The economic evaluation of Plan Nacer only considered outcomes on the treated or those exposed to the intervention (the effect of treatment on the treated, rather than the average treatment effect that is more frequently measured within an outcome evaluation).  Andrew asks us if this is appropriate or whether we should be looking at differential effects within sensitivity analysis – the treatment on the treated representing the best possible level of effect, assuming everyone is treated.

Appropriate thresholds?
When interpreting cost-effectiveness results, and deciding whether or not an investment represents value for money, decision makers sometimes make reference to a cost-effectiveness thresholds or the maximum amount they are willing to pay for effects on outcome.  In the United Kingdom this process is formalised with an established threshold of around £20,000-30,000 per QALY.  In 2008, the UK's National Institute for Health and Care Excellence (NICE) established NICE International to offer advice to countries and build capacity for assessing and interpreting evidence of effectiveness and cost-effectiveness to inform health policy.  Eleanor Grieve, a Research Associate at the University of Glasgow talked about the iDSI (international decision support initiative), launched in 2013 by NICE International which provides support to low and middle income countries (LMIC) to make better informed decisions and help prioritise fund allocation.  Presently countries with no established national threshold tend to consider interventions to be highly cost-effective if their cost falls below annual GDP per capita following recommendations from WHO-CHOICE.  Eleanor is also tasked with developing a methodological approach for measuring the impact of Health Technology Assessment policy interventions in LMIC.  This will be informed by the use of case studies, including assessing the cost-effectiveness of scaling up a voucher scheme for maternal and child health among poor women in Myanmar utilising existing economic models developed in the region – a novel application of these methods. 
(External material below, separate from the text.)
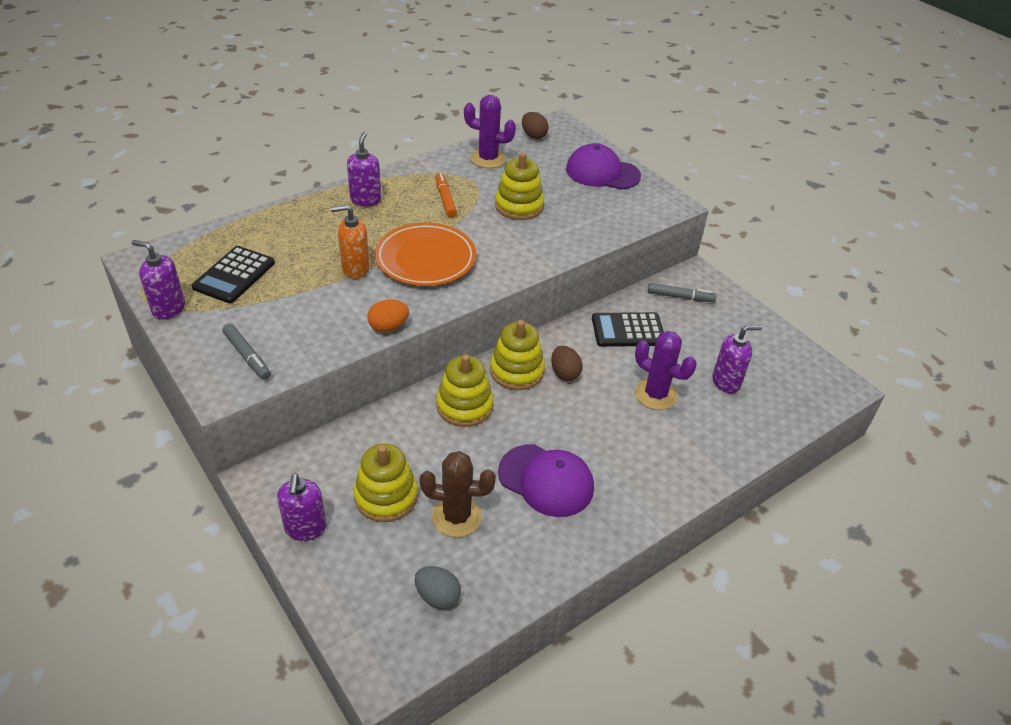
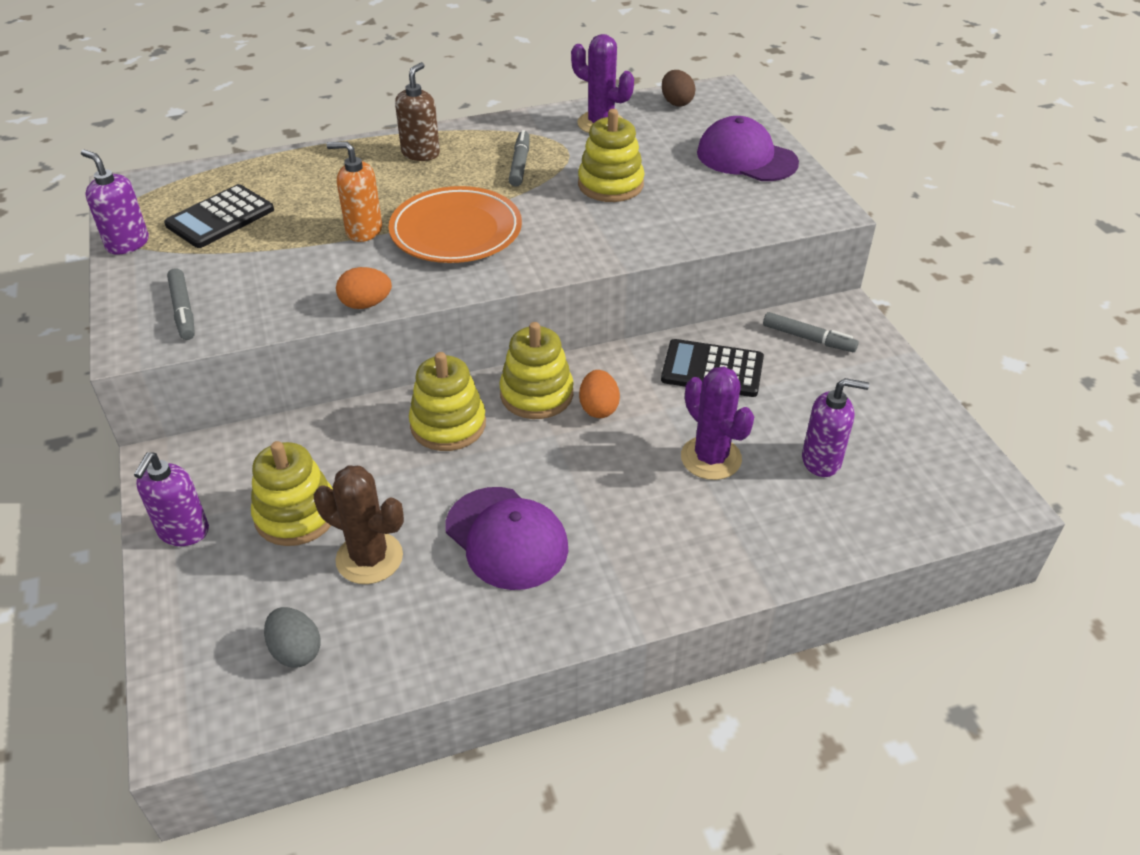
camera: 20 degrees right, 0 degrees up
(366, 200) = (421, 153): purple soap dispenser -> brown soap dispenser
(445, 199) = (519, 164): orange marker -> grey marker
(564, 373) = (598, 408): brown egg -> orange egg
Way forward? Methods Innovation
While the session highlighted a number of challenges that economists face when doing economic evaluation of complex interventions, the last presentation shed light on a potential way forward in terms of methods innovation.  Armando Vargas-Palacios, a Research Fellow at the University of Leeds, illustrated novel methods, which have their origin in operational research, to modelling outcomes overcoming some of the known limitations of decision tree models and Markov models.  The approaches can reflect and model the dynamic nature of health care system – enabling the assessment of costs and outcomes at different levels of the system.   The approach can also serve to predict resource requirements for programme implementation, as well as model likely outcomes ex-ante.  Armando introduced us to three methods: discrete event simulation; agent-based modelling (both individual level models) and system dynamics which, in contrast, works at the aggregate level therefore demanding the population to have similar characteristics.  The approach can be implemented using software that has a free version and a low cost license (Berkley Madonna; Simul8).

In conclusion
It is clear that to overcome the challenges faced by economists evaluating complex interventions, their perspective is needed at all stages of the evaluation process from design through to analysis.  Economic evaluation needs to be designed prospectively and built into evaluation studies from the outset.  Robust (economic) evaluation of complex interventions requires methodological innovation, and this can more successfully happen when researchers across disciplines come together to drive the subject forward.